Count the lines in the items that contain the string "family", treating uppercase and lowercase as different, and give only the number.

**Dataset items**
══════
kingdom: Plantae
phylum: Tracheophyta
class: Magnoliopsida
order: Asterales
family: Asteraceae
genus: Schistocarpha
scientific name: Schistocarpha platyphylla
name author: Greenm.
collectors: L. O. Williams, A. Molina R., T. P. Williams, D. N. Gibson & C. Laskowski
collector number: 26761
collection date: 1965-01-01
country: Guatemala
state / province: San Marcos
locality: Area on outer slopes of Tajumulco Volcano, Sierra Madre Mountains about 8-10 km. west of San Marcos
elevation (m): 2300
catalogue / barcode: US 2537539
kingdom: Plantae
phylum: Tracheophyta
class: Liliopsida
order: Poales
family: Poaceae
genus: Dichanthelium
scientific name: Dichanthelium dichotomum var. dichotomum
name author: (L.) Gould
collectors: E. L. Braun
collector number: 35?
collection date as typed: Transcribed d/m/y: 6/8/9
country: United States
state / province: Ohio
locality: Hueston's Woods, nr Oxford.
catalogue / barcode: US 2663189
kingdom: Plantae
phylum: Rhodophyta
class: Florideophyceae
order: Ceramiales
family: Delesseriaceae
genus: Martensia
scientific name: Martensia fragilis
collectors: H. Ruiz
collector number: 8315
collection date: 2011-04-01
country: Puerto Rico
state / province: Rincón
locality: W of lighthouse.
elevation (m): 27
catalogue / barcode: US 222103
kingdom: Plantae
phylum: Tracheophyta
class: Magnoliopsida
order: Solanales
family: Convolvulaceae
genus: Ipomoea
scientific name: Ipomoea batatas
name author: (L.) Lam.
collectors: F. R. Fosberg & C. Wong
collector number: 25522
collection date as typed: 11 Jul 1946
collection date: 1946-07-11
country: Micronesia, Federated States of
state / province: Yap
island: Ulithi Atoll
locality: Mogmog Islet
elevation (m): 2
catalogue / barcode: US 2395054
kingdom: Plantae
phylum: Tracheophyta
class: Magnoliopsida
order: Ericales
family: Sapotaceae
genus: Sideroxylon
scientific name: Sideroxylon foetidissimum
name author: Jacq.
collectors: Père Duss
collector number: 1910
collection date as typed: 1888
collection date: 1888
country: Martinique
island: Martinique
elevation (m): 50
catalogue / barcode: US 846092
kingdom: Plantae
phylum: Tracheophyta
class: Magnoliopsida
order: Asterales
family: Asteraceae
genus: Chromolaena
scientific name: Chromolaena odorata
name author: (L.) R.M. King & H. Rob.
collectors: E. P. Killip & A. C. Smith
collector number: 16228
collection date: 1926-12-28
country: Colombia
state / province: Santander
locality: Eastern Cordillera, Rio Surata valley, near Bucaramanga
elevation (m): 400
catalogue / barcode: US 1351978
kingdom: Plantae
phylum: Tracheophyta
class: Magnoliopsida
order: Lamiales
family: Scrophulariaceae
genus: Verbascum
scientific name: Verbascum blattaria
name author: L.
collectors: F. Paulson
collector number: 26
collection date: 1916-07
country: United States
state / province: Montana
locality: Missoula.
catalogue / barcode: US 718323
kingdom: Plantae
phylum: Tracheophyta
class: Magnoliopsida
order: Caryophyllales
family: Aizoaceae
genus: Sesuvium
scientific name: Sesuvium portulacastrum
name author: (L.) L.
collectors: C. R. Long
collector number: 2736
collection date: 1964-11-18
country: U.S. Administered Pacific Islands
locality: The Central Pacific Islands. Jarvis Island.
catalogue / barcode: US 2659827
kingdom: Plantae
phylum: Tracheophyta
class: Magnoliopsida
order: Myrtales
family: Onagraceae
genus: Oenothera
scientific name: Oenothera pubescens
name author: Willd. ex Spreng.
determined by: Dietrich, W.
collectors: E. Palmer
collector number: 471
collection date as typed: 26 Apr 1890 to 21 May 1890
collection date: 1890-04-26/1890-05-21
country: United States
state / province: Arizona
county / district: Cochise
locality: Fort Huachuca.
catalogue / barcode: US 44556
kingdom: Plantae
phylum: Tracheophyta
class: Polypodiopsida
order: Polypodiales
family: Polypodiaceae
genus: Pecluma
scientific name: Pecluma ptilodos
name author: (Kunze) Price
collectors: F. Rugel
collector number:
══════
**TASK RESULT**
10